En tout état de cause, le délai le plus favorable à la victime s'applique.

En cas de pluralité de véhicules, et s'il y a plusieurs assureurs, l'offre est faite par l'assureur mandaté par les autres

L' offre d'indemnisation tardive : sanction de l'assureur

En l'espèce, l'assureur n'a pas fait d'offre d'indemninsation dans les délais impartis auprès d'une victime d'un accident de la route dont l'état de santé était consolidé.

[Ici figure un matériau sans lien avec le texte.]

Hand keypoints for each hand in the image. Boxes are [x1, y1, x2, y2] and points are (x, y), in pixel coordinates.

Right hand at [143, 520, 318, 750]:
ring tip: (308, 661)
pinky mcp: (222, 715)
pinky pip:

La Cour d'appel avait sanctionné l'assureur au paiement du double des intérêts dans les termes des articles L. 211-9 et L. 211-13 du code des assurances à compter du 16 mai 2012 (expiration du délai d'offre) et jusqu'à la date où l'arrêt deviendrait définitif sur les seules sommes allouées personnellement à la victime.
Or, aux termes de l'article L. 211-13 du code des assurances, lorsque l'offre n'a pas été faite dans les délais impartis par l'article L. 211-9 du même code, le montant de l'indemnité offerte par l'assureur ou allouée par le juge à la victime produit intérêt de plein droit au double du taux de l'intérêt légal. Le doublement du taux de l'intérêt légal a pour assiette la totalité des sommes allouées à la victime avant imputation des créances de l'organisme social et des provisions versées.

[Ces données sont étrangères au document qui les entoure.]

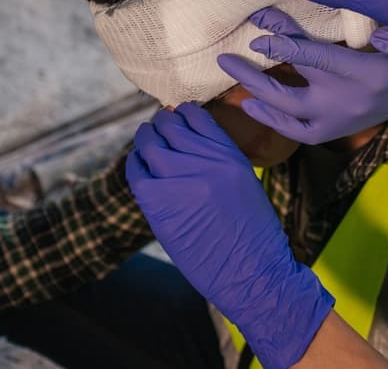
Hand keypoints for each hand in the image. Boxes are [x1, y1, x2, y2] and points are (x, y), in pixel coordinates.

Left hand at [127, 104, 333, 368]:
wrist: (253, 272)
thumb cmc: (253, 234)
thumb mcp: (245, 182)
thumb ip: (218, 159)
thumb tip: (186, 144)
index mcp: (229, 154)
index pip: (196, 116)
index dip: (180, 114)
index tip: (176, 119)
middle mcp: (205, 160)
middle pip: (169, 125)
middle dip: (160, 125)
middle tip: (156, 130)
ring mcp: (180, 178)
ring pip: (149, 142)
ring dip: (145, 140)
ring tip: (145, 143)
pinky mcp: (158, 201)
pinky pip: (136, 170)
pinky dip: (135, 164)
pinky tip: (139, 167)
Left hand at [217, 8, 387, 144]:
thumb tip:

En limitant, en l'espèce, le doublement des intérêts au taux légal aux seules indemnités allouées personnellement à la victime, donc hors créance des organismes sociaux, la cour d'appel a violé les textes visés.

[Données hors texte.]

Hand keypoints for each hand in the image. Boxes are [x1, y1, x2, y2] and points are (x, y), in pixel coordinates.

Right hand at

La Cour de Cassation sanctionne cette position (crim 24/09/2019 n° 18-82605) et rappelle qu'aux termes de l'article L. 211-13 du code des assurances, lorsque l'offre de l'assureur n'a pas été faite dans les délais impartis à l'article L. 211-9, le montant de l'indemnité offerte par l'assureur ou allouée par le juge à la victime produit intérêt de plein droit au double du taux de l'intérêt légal à compter de l'expiration du délai et jusqu'au jour de l'offre ou du jugement devenu définitif.
Pour limiter aux sommes allouées personnellement à M. C... la base de calcul de cette pénalité, la cour d'appel énonce que c'est l'indemnité allouée par le juge qui produira ces intérêts doublés.

Mais la Cour de cassation considère qu'en statuant ainsi, alors que cette pénalité a pour assiette la totalité de l'indemnité allouée à la victime à titre de dommages-intérêts, et non pas le solde restant dû après déduction des provisions déjà versées et imputation de la créance des organismes sociaux, la cour d'appel a méconnu le texte susvisé.